Tester touts wildfire response bills in Missoula visit
The Montana Standard
Congress could improve wildfire response before, during and after burns if it would get some legislation passed, U.S. Sen. Jon Tester said Friday.
Montana’s senior senator, a Democrat, visited the Neptune Aviation hangar with an update on three bills he’s pushing that are designed to change the way the U.S. Forest Service pays for firefighting, how seasonal firefighters can get better job opportunities and how fire-hit communities can get money for rehabilitation and future fire prevention work.
The first bill awaits committee action, the second has passed the Senate but is awaiting a House vote and the third should be introduced to the Senate next week.
The congressional work comes as the 2016 fire season appears headed for trouble. Neptune President Ron Hooper said his retardant-dropping planes flew 540 hours by this date in 2015. This year, they’ve logged about 1,050 hours.
Tester said a bipartisan Wildfire Disaster Funding Act that would provide insurance-like emergency funding for Forest Service firefighting expenses was sitting in the Senate Budget Committee.
The measure is a way of paying for forest fires without “fire-borrowing” from the rest of the Forest Service’s annual budget for other activities such as trail maintenance, timber harvest and weed control. Last year, the Forest Service spent 52 percent of its budget fighting fires, compared to 16 percent 20 years ago.
“The frustration I have is we continue to put patches on things but don’t look at the long-term impacts,” Tester said. “We don’t do what we need to do at the federal level to manage our resources better.”
The Land Management Workforce Flexibility Act is a “fix” for a previous Tester bill that was signed into law but hasn’t had the expected effect. The act allows seasonal workers who’ve served their annual 1,039-hour contracts to compete for full-time government jobs with the same status as current full-time workers.
Bob Beckley, a U.S. Forest Service project leader and member of the National Federation of Federal Employees union, said the bill approved last year was misinterpreted by the federal Office of Personnel Management.
“It’s easier to bring these seasonal employees back to compete for full-time positions than it is to train new people,” Beckley said. “These are the supervisors, the engine captains who’ve reached journeyman level. If we can’t give them the opportunity to compete, they’ll go to work for a municipality or a state agency that can give them full-time benefits.”
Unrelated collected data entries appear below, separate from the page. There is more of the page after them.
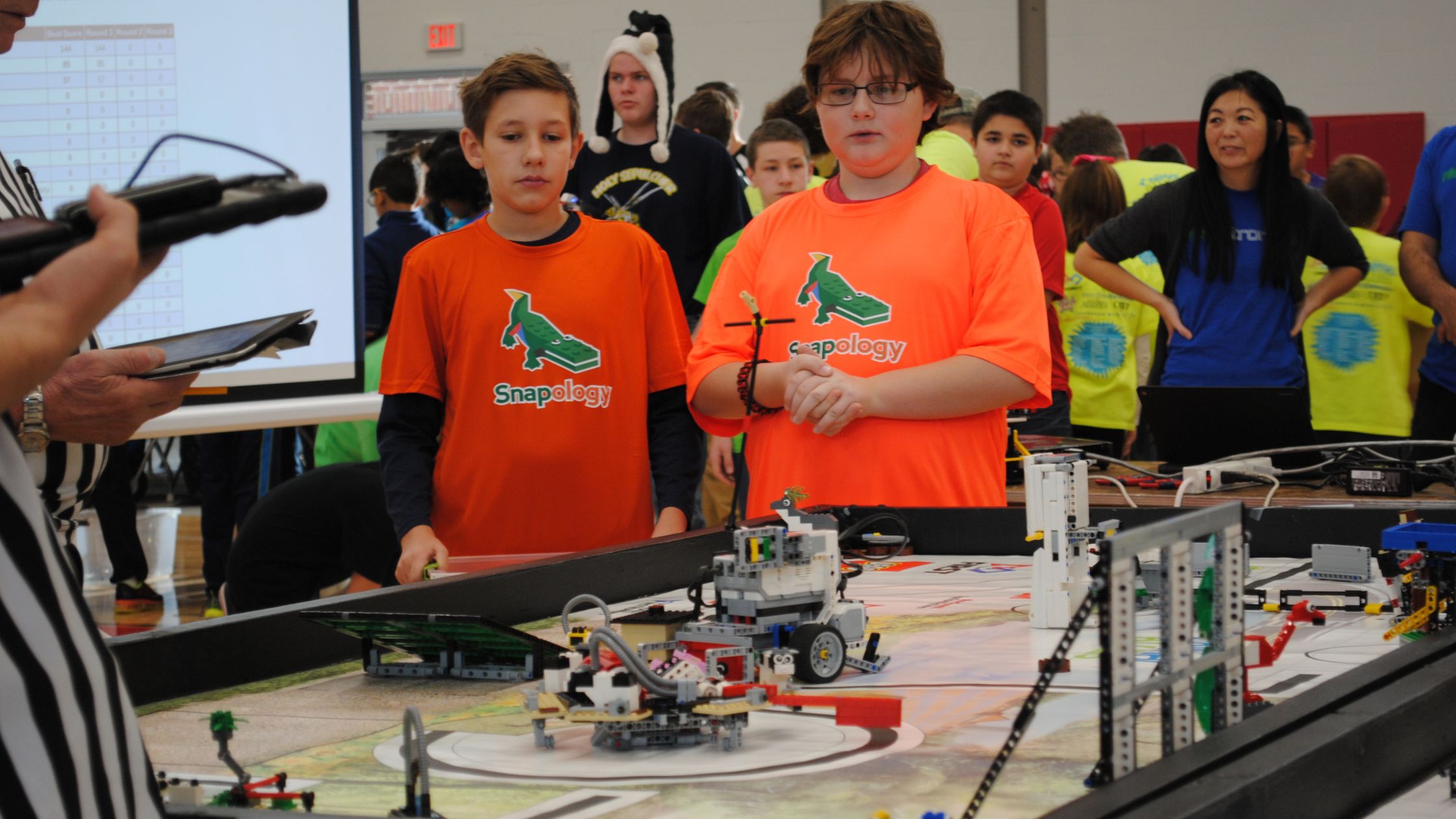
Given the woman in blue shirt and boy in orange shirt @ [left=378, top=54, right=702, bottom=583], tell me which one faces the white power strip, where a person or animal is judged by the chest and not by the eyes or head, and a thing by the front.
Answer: the woman in blue shirt

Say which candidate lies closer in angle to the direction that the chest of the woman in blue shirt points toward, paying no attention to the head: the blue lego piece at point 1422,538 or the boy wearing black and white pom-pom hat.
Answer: the blue lego piece

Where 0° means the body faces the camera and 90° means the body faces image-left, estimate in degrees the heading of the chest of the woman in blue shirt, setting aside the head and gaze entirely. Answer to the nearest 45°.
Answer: approximately 0°

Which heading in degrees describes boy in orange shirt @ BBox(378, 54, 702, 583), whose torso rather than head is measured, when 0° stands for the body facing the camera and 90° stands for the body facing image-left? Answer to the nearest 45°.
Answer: approximately 0°

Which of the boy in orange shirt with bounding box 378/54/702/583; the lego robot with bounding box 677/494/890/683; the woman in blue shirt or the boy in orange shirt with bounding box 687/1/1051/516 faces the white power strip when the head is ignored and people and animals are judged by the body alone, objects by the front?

The new bill Tester expects to introduce in the week before the Senate starts its seven-week summer recess is the Wildfire Mitigation Assistance Act. The bill would allow Federal Emergency Management Agency funds to be used for post-wildfire restoration or salvage work – something that currently doesn’t qualify for that kind of assistance.
Tester said the bills could find a late-year vote in what he called a “fairly active lame-duck session” after Election Day.
“There are a lot of folks in denial that our climate is changing,” Tester said. “We aren’t treating fire any differently than we did in the 1980s. It’s a different fire season than it was in the ‘80s.”